Sql-server – Non-Clustered Index key columns to cover a variable where clause

execution-planindexindex-tuningperformancesql server

To whoever reads this, sorry for the long question and thanks so much for your time.

I'm needing some help on understanding what columns should be key/non key in the following situation, and what potential impacts it might have on performance either way.

We're using SQL Server 2008 but must support 2005 and in our application, we have a query which is hit constantly but the where clause changes depending on how the query is hit.

It ALWAYS includes 3 columns in the where (lets call them a1, a2, a3), and varaibly includes some of the others (lets call them v1,v2,v3), and always selects all of the columns.

so what we're looking at is a query that always looks like;

select id, a1, a2, a3, v1, v2, v3, data1, data2, data3, table_order
from example_table
where a1 = ?
and a2 = ?
and a3 = ?
...
order by table_order

where sometimes (but not too often) the where clause contains one of or combinations of;

and v1 = ?
and v2 = ?
and v3 = ?

Is there a best practice for this sort of situation? From what I understand about indexing, I should be make a non-clustered index that has key columns for stuff in the where clause and everything else selected as a non key column;

CREATE NONCLUSTERED INDEX
ON example_table(a1, a2, a3, table_order) 
INCLUDE (id, v1, v2, v3, data1, data2, data3)

My Question here is should I be including v1, v2, v3 in as key columns given that sometimes they are there? IE;

CREATE NONCLUSTERED INDEX
ON example_table(a1, a2, a3, table_order, v1, v2, v3) 
INCLUDE (id, data1, data2, data3)

Would that help with performance given that this table is queried, inserted to, updated to, etc. all the time? Or should I have different indexes for each possible iteration (IE an index with a1-3, table_order & v1 as key columns for example)? IE;

CREATE NONCLUSTERED INDEX
ON example_table(a1, a2, a3, table_order, v1) 
INCLUDE (id, v2, v3, data1, data2, data3)

CREATE NONCLUSTERED INDEX
ON example_table(a1, a2, a3, table_order, v2) 
INCLUDE (id, v1, v3, data1, data2, data3)

etc.

I should mention here that DB size is of concern so I don't really want to do the multiple indexes if I can help it.

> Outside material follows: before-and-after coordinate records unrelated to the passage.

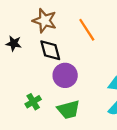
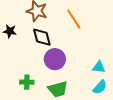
green cross: (33, 102) -> (27, 82), turned 32

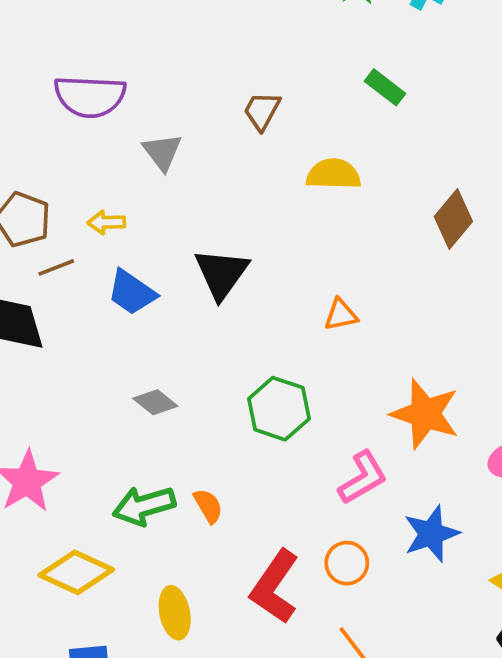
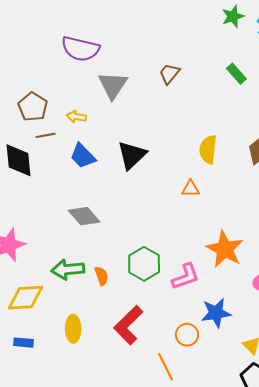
gray triangle: (162, 152) -> (113, 85), size x1.4
yellow semicircle: (333, 174) -> (208, 149), moved, turned -96
gray diamond: (155, 402) -> (84, 216), size x1.4
green hexagon: (279, 409) -> (144, 264), moved
orange circle: (347, 563) -> (187, 335), moved
yellow diamond: (76, 572) -> (25, 298), turned -39

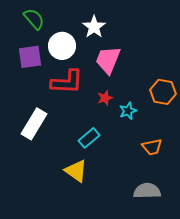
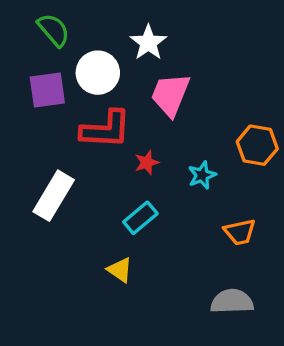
red star: (105, 98) -> (147, 163), moved
yellow triangle: (76, 171) -> (120, 270), size x0.7

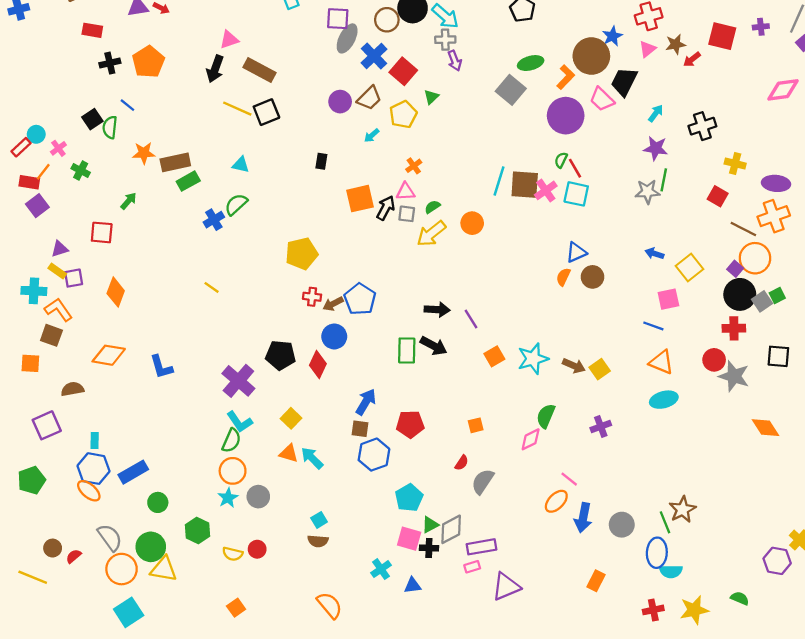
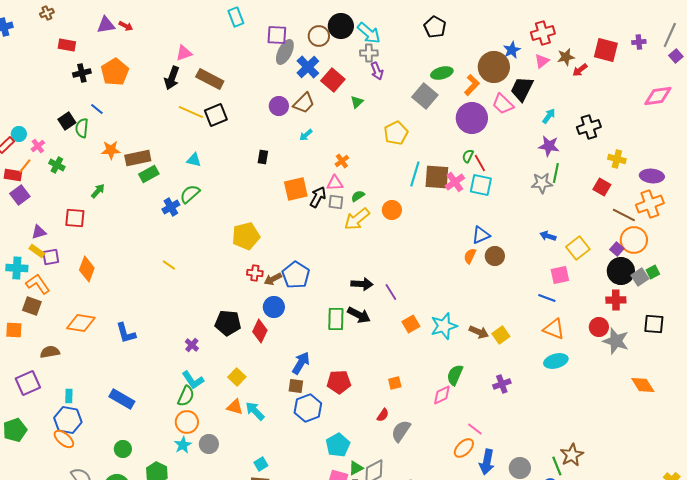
yellow pentagon: (403, 114) -> (396, 133), moved
purple cross: (238, 381) -> (192, 345), size x0.5
blue rectangle: (133, 472) -> (122, 399), moved, turned 60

I guess what this really boils down to is that I'm wondering if the query optimizer will use the one index that has all of the key columns listed in all of these different situations?

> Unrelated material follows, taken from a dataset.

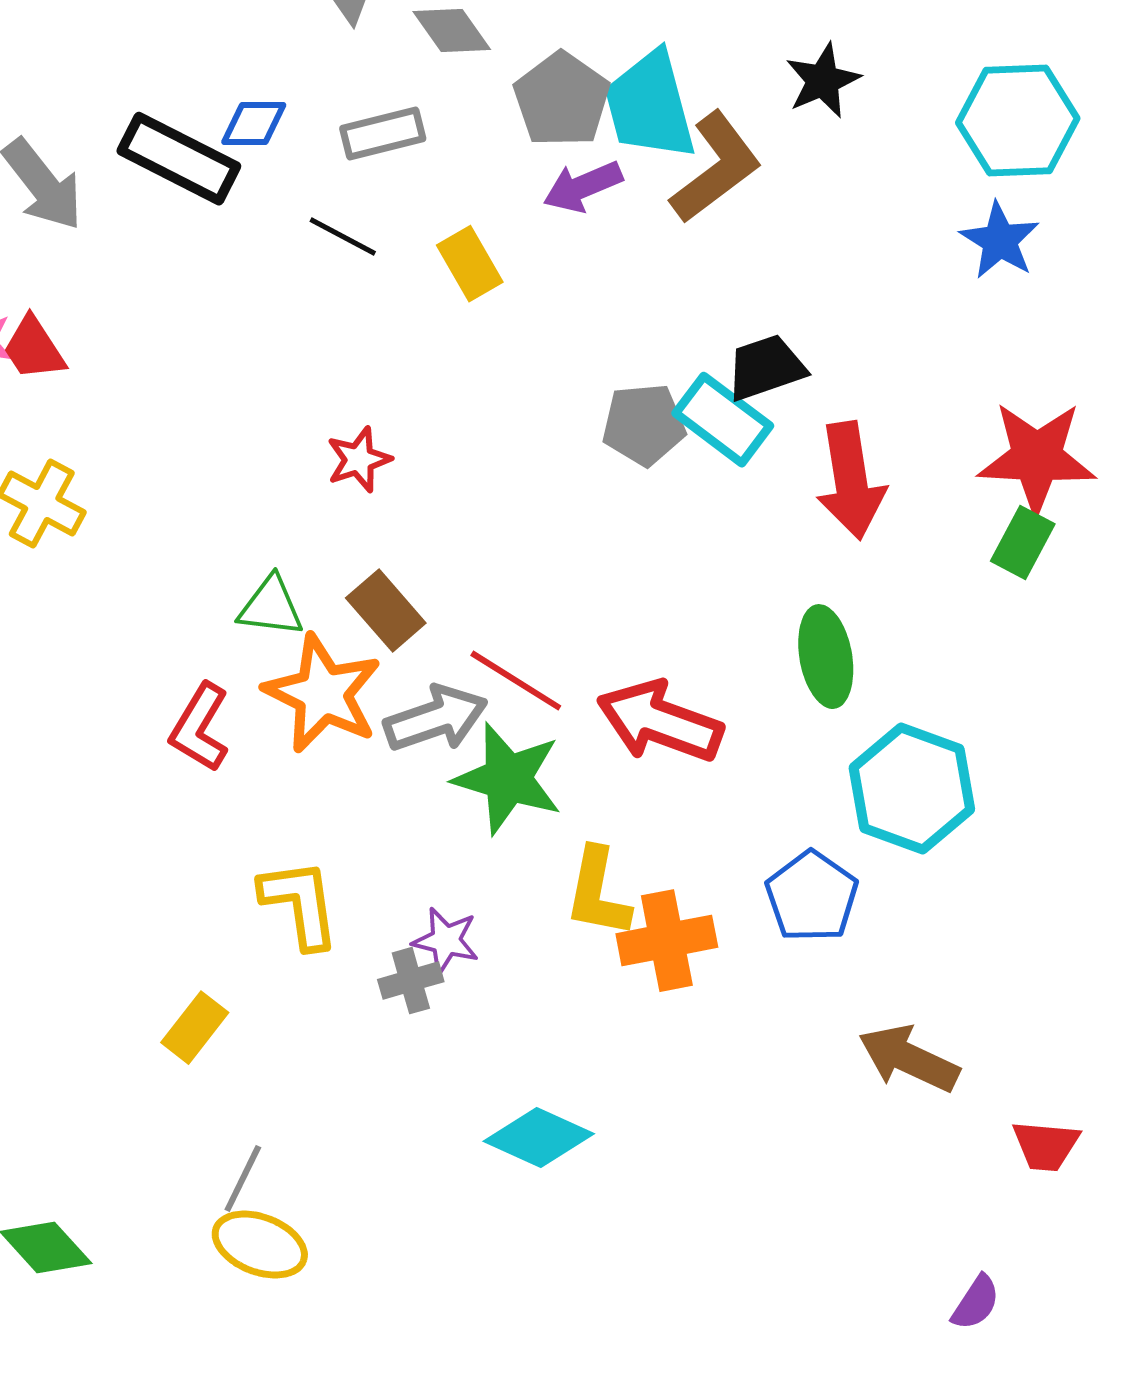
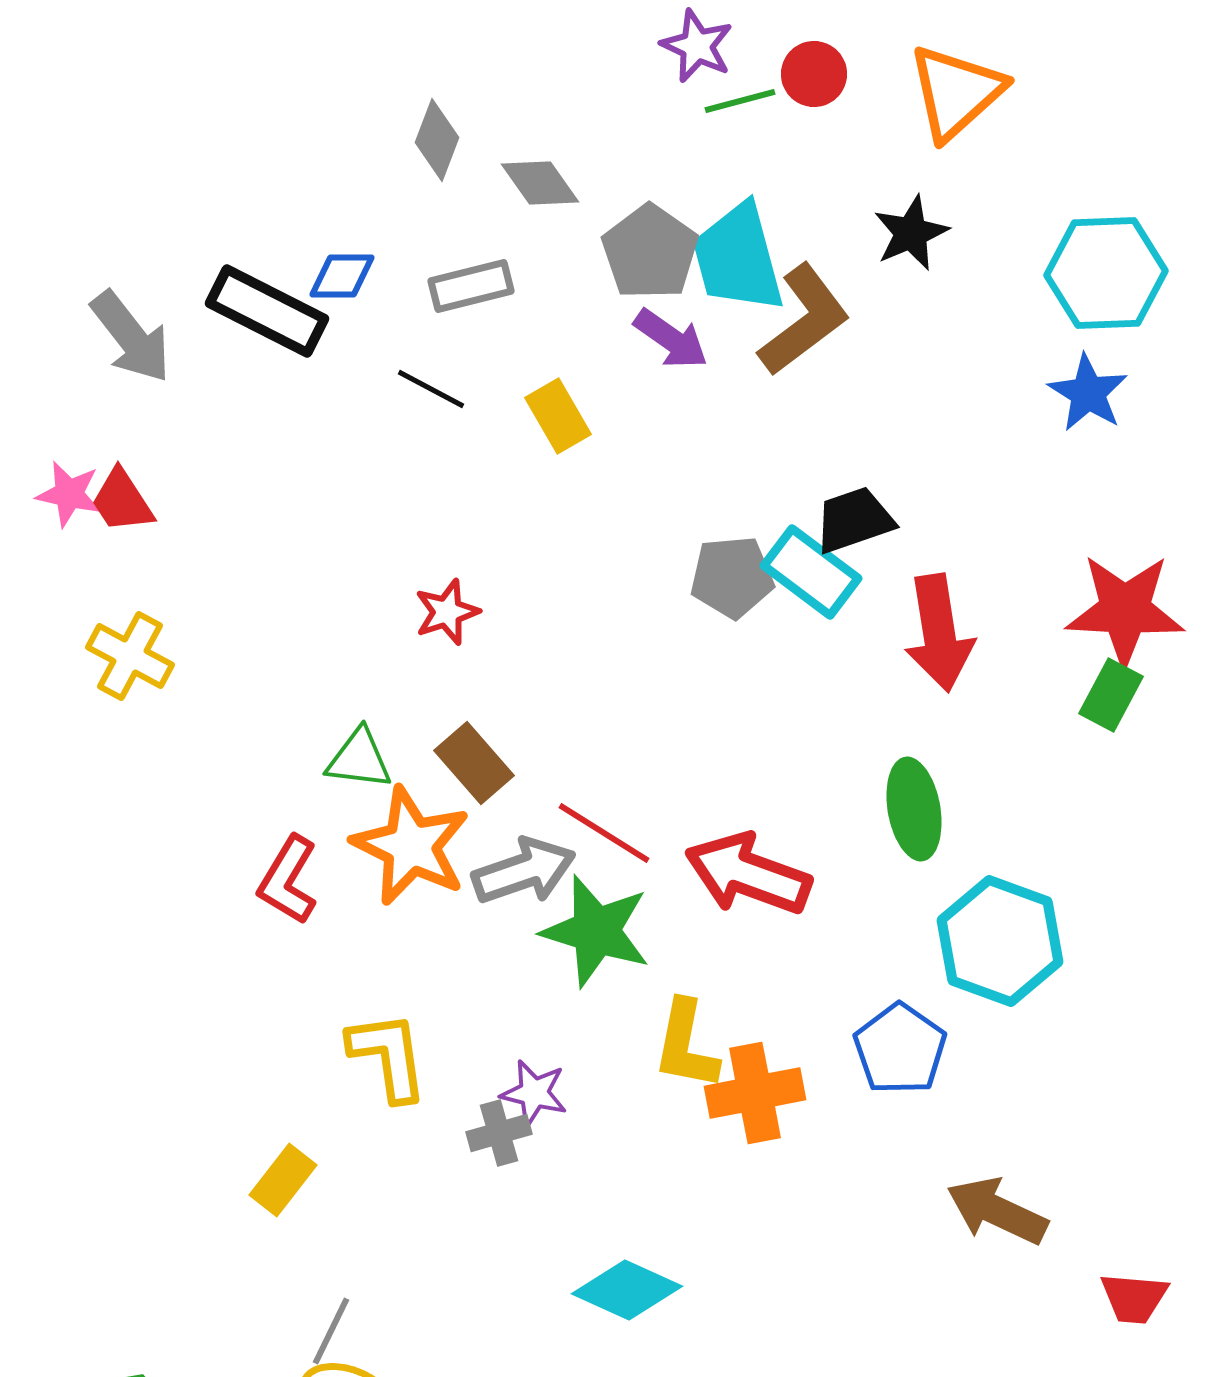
purple arrow: (583, 187) -> (671, 339), turned -122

select id, a1, a2, a3, v1, v2, v3, data1, data2, data3, table_order
from example_table
where a1 = ?
and a2 = ?
and a3 = ?
order by table_order

select id, a1, a2, a3, v1, v2, v3, data1, data2, data3, table_order
from example_table
where a1 = ?
and a2 = ?
and a3 = ?
and v1 = ?
order by table_order

select id, a1, a2, a3, v1, v2, v3, data1, data2, data3, table_order
from example_table
where a1 = ?
and a2 = ?
and a3 = ?
and v1 = ?
and v2 = ?
order by table_order

etc.

Or am I forced into having to do multiple indexes to satisfy each condition?

Given that the where clause 90% of the time only have a1, a2, a3, should I just include the v columns in as non key columns because they're selected? Does the inclusion of the extra key columns hurt performance for the 90% use case?

Could specifying so many key columns in the order I'm looking to specify cause performance concerns on simple joins like;

inner join example_table
on a1 = ?

or would the query optimizer just not use this index whatsoever for that kind of simple join? If so, I'm going to need a separate index like the follow, right?

CREATE NONCLUSTERED INDEX
ON example_table(a1) 

Best Answer

That's a great question.
And there are good answers.

The engine definitely will use the index even if you don't use every key column.
That's especially so if they are in order, as you are talking about.
(can anyone else speak to different orders of key columns?)

You will benefit just fine from selecting just on the first column alone as a key, or multiple columns.
What will make a difference - for any index - is staying inside the INCLUDEd columns.
No matter how many key columns you use in your Where, the performance hit for having to go back to the primary key for additional columns can be huge as it doubles the "operations".

When it comes to dealing with performance vs. size, you have the same problem as with any index.
Since you know you want the same columns returned in all cases, if you are READ focused, you will probably want to the index with all 6, if you INCLUDE everything.
It will certainly save you db size compared to making both indexes.

On WRITE, you obviously have a bigger burden with a larger index. That is a significant additional amount of sorting.
If you do just one row inserted at a time, maybe it won't hardly matter at all.
If you do bulk inserts, you'll definitely want to test the two indexes to see the write performance for your actual inserts.